Thursday, 11 May 2017

Until 5 Years Ago,

this was the biggest atlas in the world,

and it has just been digitized last month, the Klencke Atlas published in 1660 which is one of the most famous objects in the British Library's cartographic collection, a towering book that stands nearly 6 feet tall and reaches over seven feet wide when open,

 the collection of maps was named after Johannes Klencke (1620-1672), the leader of a collection of Dutch sugar merchants who presented the atlas to Charles II as a hope to gain favourable trade agreements with Britain, the object was subsequently placed amongst the king’s most prized possessions, and stayed tied to royalty for the next 150 years,

“The Klencke atlas is important both in itself, and for its constituent parts,” said Tom Harper, lead curator of antiquarian maps at the British Library in an article about the atlas. “As an object, its scale and conception recalled Renaissance ideas relating to the symbolic power of a book which contained the entire world’s knowledge. It would have provided Charles with intellectual authority, an authority which enforces its intimidating presence even today.” 

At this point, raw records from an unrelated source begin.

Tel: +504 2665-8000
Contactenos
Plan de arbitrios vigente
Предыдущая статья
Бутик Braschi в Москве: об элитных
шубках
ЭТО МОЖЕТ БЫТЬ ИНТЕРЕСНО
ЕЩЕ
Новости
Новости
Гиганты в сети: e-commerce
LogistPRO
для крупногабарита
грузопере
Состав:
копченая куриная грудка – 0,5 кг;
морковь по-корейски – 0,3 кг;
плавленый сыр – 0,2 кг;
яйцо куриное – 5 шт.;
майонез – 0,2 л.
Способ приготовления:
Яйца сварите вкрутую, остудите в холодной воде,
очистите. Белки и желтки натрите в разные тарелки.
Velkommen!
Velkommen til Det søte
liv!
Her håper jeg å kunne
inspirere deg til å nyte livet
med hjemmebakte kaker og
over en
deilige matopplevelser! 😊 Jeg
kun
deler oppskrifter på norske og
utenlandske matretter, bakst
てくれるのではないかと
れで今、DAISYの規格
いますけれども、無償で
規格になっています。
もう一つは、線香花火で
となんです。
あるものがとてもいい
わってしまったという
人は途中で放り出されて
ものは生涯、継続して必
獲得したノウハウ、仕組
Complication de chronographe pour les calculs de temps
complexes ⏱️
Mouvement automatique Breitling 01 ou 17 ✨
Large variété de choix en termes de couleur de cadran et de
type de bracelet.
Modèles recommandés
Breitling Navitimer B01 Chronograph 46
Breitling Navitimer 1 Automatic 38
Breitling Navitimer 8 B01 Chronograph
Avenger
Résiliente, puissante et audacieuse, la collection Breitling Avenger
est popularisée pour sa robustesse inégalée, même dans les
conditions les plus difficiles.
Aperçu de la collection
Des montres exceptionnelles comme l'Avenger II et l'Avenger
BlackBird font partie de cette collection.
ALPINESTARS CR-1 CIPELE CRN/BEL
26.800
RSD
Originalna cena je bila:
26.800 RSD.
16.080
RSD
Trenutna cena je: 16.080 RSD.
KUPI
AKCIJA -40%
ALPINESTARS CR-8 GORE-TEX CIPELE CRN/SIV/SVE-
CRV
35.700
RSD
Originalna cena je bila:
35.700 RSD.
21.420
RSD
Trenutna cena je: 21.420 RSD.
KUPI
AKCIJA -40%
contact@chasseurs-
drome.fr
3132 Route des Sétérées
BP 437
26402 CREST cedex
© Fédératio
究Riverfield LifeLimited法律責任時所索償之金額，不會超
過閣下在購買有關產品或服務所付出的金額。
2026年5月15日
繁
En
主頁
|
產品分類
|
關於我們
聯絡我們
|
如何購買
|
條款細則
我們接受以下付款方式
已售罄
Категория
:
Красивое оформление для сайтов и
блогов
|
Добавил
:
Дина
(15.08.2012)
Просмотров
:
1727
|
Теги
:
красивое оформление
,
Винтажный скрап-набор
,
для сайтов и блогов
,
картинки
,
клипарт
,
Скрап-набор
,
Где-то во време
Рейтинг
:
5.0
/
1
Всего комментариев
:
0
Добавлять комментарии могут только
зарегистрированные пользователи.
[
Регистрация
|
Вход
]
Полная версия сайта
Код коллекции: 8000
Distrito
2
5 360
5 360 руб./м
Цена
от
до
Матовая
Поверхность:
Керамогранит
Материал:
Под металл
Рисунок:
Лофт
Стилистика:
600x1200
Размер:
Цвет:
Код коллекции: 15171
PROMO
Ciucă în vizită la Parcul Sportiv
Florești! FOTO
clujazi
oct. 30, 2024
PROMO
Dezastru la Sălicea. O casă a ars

the Klencke Atlas went on public view in 2010 after considerable restoration, and was digitized by the British Library just last month, it took several hands to transport and mount the ancient work onto an XXXL book stand for high resolution photography, and digitization which took several days in order to capture each of the included maps, 

the time-lapse video of the digitization process was supported by Daniel Crouch Rare Books,

and here is a BBC video about the book,

and for a look at the new record holder for the biggest atlas in the world here it is,

the Klencke Atlas was surpassed only five years ago by Millennium House's gigantic publication Earth Platinum, and I still can not name all of the 189, 191, 192, 193, 194, 195 or 196 independent countries in existence upon our globe today, (it depends on who is writing the list), for instance do England, Wales, Scotland and Ireland only count as one or four?